Today, the International-style mansion spans about 27,000 square feet of living space. Built by Guess co-founder Maurice Marciano in the early 1990s, with architecture by William Hablinski, the house offers 10 bedrooms, 16 bathrooms and an elevator to assist in navigating the mammoth structure. There’s a professional screening room with stadium-style seating, a gym, wine room, four family/guest bedroom suites and a lavish master with dual bathrooms, closets, dressing rooms and a private office.
An estate of this magnitude requires a full-time staff, so the main house also offers separate staff wings—one with three bedrooms and a kitchen for the domestic help, another with an additional three bedrooms and kitchenette for a private security team.
Other amenities include a decadent living room with views of the city lights, a formal dining room with fireplace, and a “reception” room with crimson-red walls and a convenient wet bar.

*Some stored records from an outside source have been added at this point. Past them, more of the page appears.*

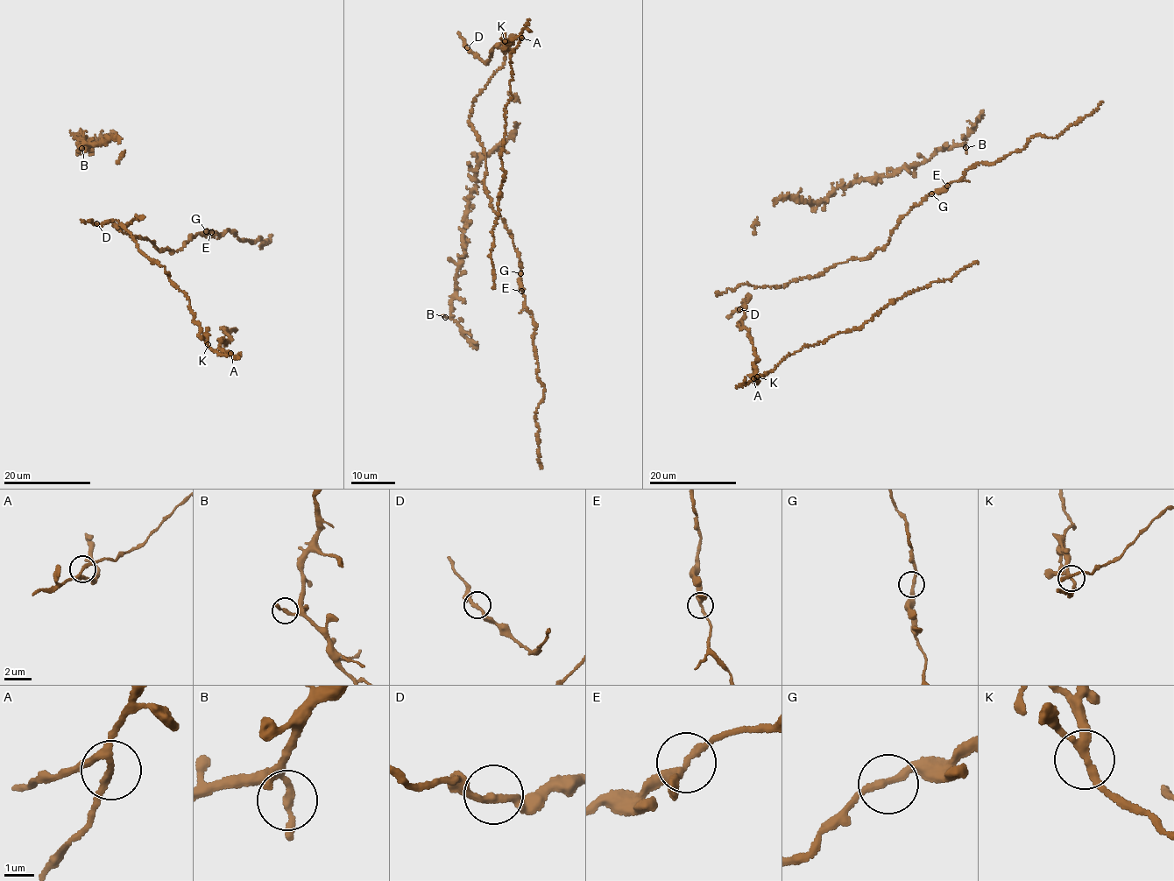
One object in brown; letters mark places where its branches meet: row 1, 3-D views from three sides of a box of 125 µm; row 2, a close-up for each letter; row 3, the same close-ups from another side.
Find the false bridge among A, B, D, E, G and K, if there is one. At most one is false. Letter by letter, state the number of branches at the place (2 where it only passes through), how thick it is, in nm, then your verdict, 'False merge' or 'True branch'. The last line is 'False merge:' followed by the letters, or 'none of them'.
A: Branches: 3. Thickness 200 nm. True branch
B: Branches: 2. Thickness 200 nm. True branch
D: Branches: 2. Thickness 240 nm. True branch
E: Branches: 3. Thickness 200 nm. True branch
G: Branches: 2. Thickness 240 nm. True branch
K: Branches: 3. Thickness 200 nm. True branch
False merge: none of them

Outside, there are formal gardens, manicured hedgerows and a carefully curated assortment of mature trees. There’s also a lighted tennis court with an air-conditioned seating house and kitchenette. Elsewhere, a rectangular swimming pool is tucked into a private corner of the lot, directly beside a convenient pool house with another kitchenette and changing facilities. Wynn’s park-like landscaping was designed by Robert Truskowski; the interior decor is by Roger Thomas of Wynn Resorts.

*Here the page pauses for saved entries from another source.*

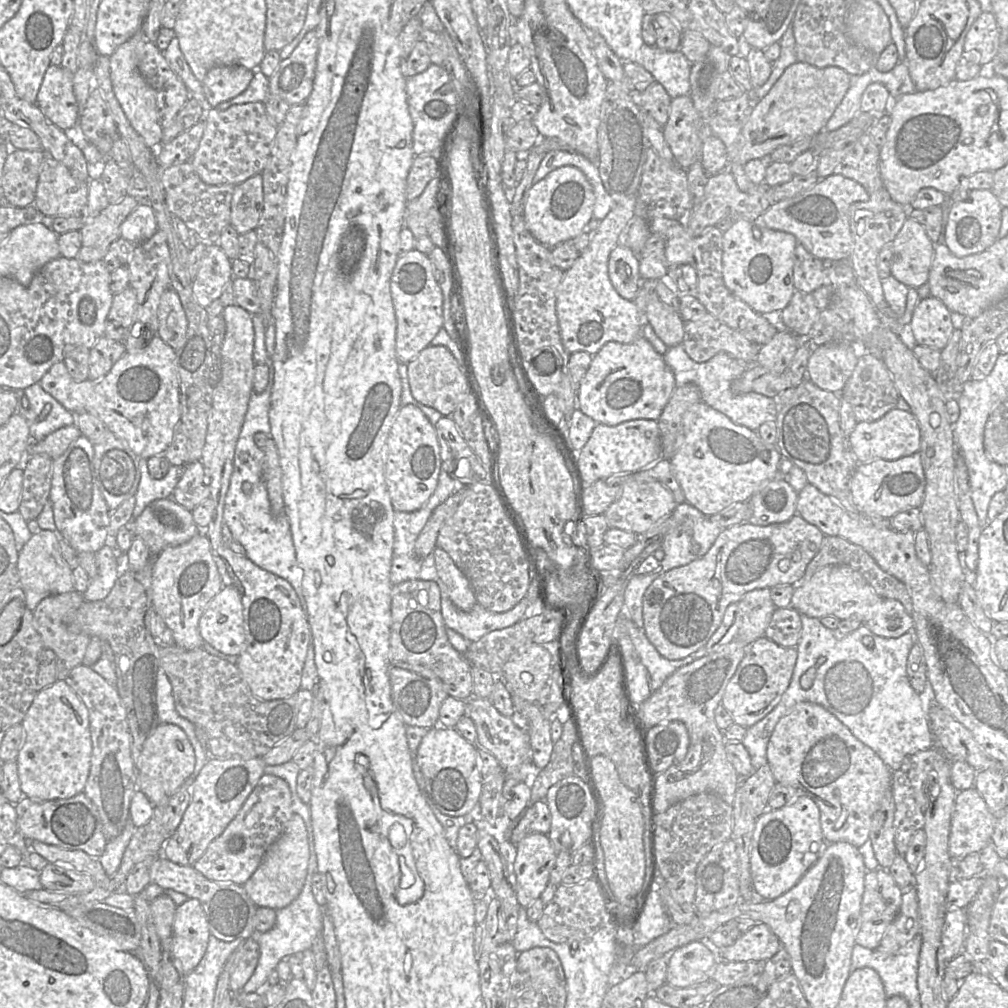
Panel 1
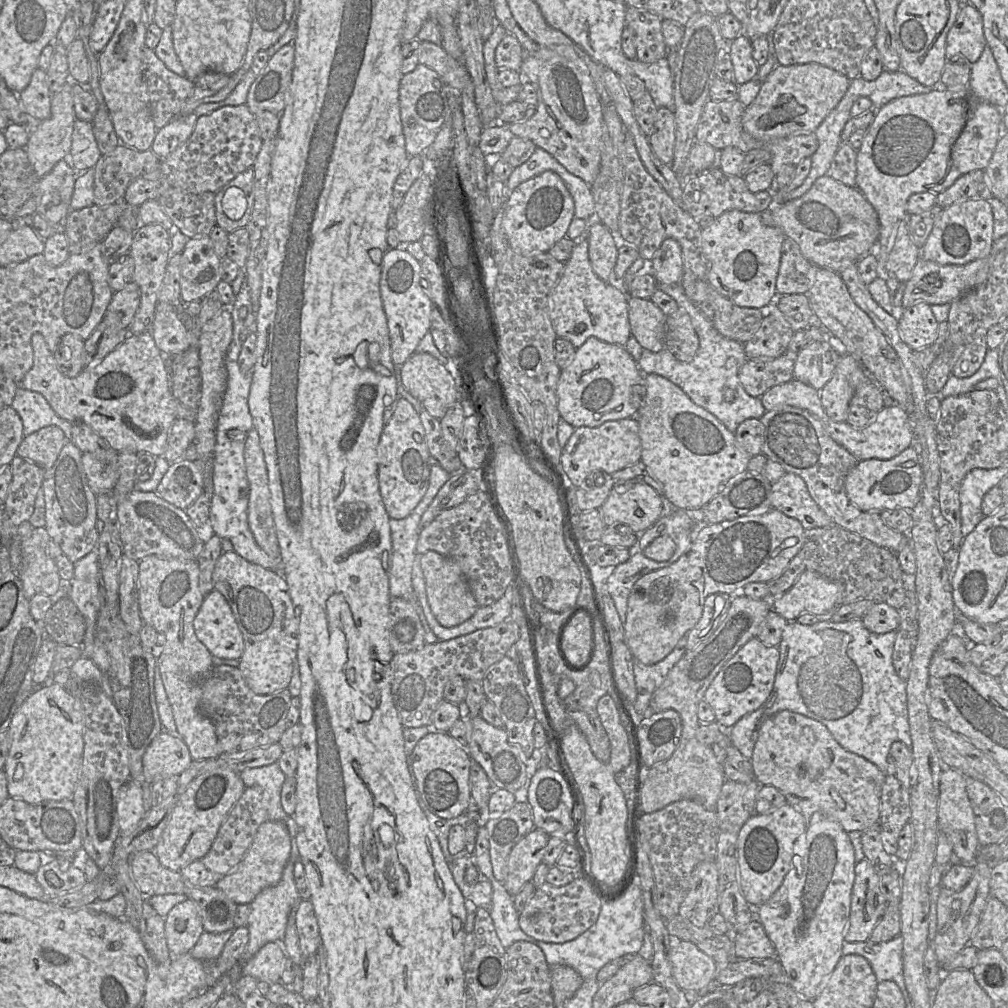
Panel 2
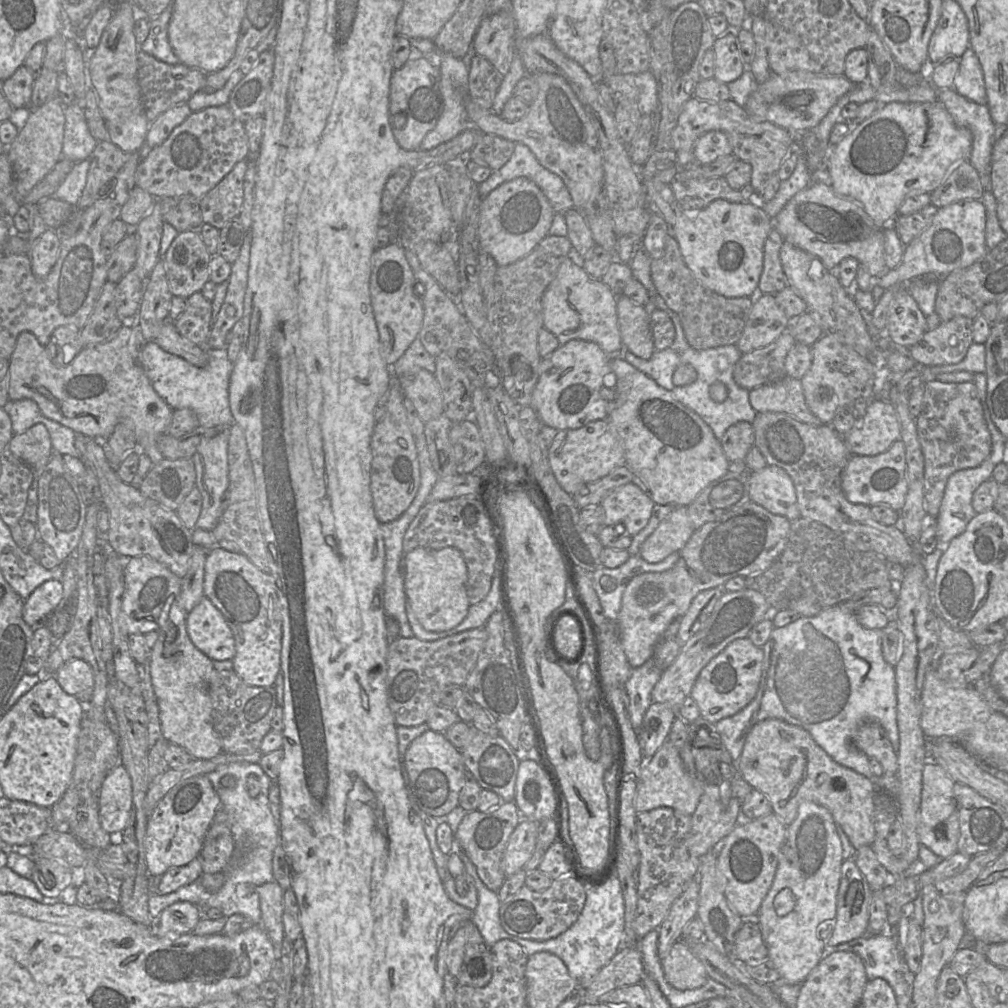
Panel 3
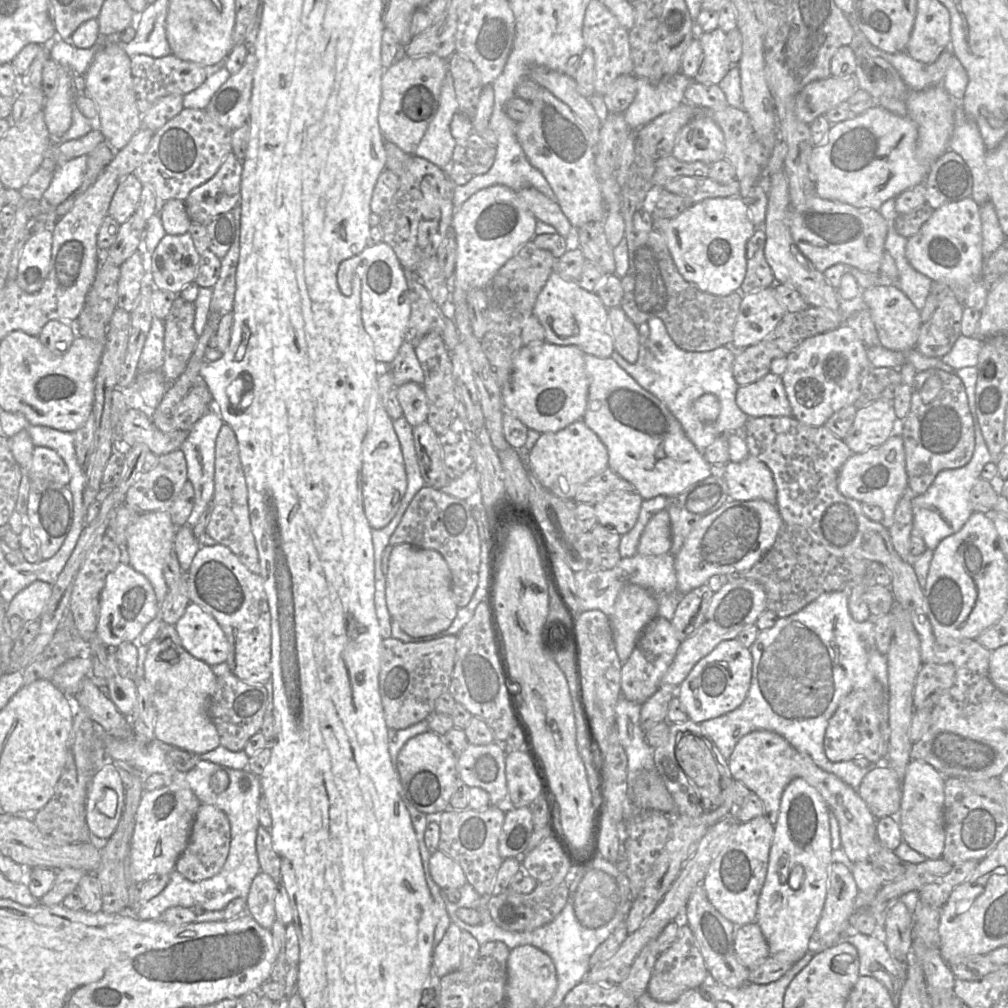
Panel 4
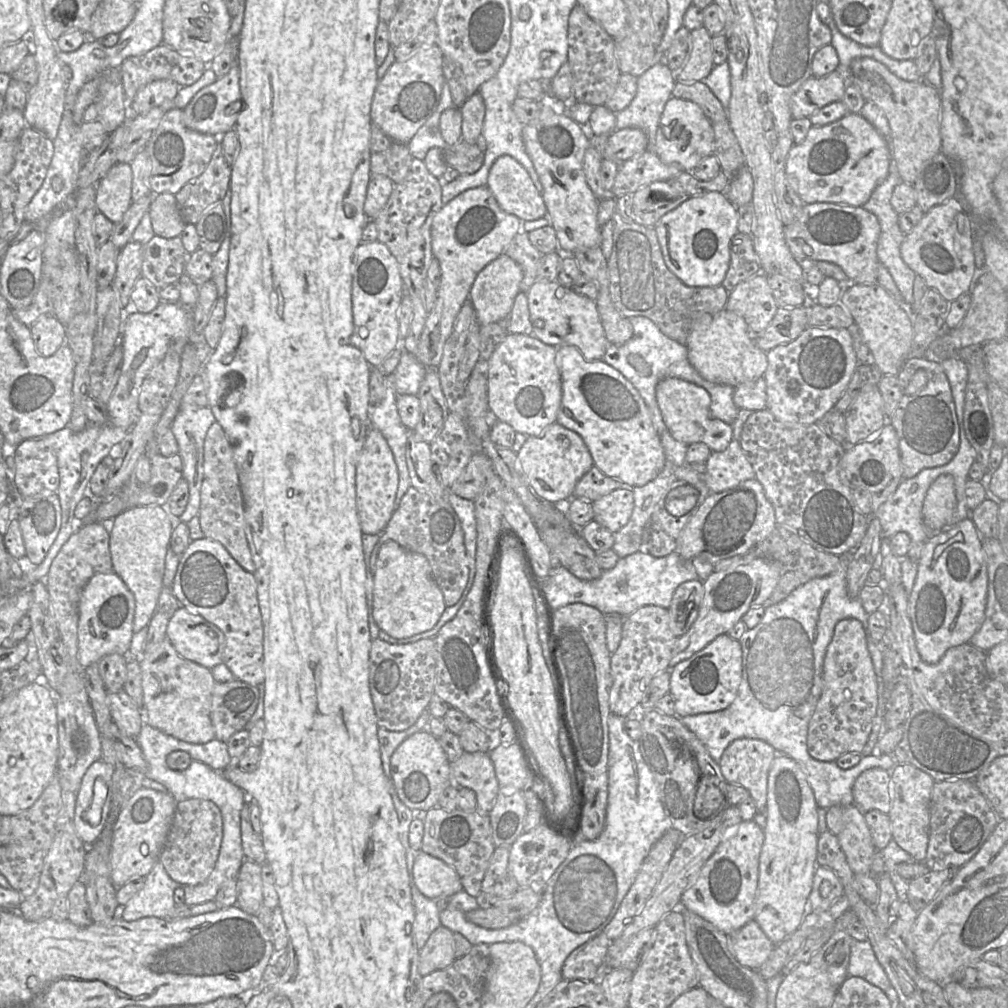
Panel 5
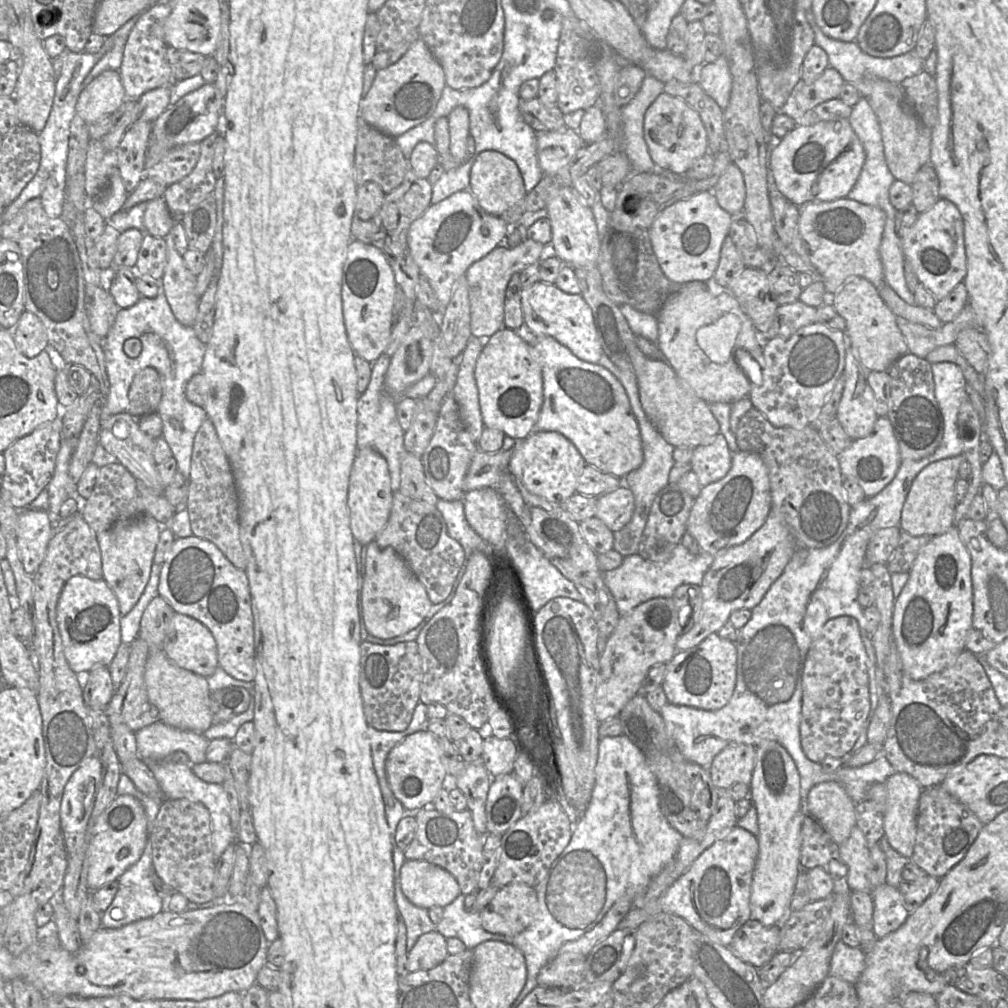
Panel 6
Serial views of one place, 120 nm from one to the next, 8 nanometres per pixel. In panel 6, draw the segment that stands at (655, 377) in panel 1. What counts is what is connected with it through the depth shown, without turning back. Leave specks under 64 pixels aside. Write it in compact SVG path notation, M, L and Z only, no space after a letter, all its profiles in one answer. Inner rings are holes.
M503 328L488 338L475 365L475 380L484 427L500 430L515 440L533 433L543 403L542 367L538 353L515 330Z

Even if Wynn were to suddenly get lucky and sell both his Beverly Hills estate and New York penthouse tomorrow, he still owns at least two other lavish homes—in Idaho’s scenic winter resort community of Sun Valley, Wynn has a 25,000 sq. ft. mega-compound of a ski chalet. And in 2019, the billionaire paid about $43 million for an oceanfront estate on Florida’s perennially fashionable Palm Beach.
Wynn’s priciest home, however, is his floating “mansion” Aquarius—a 302-foot, $215 million superyacht with a helicopter landing pad, a beauty salon and a 30-person crew.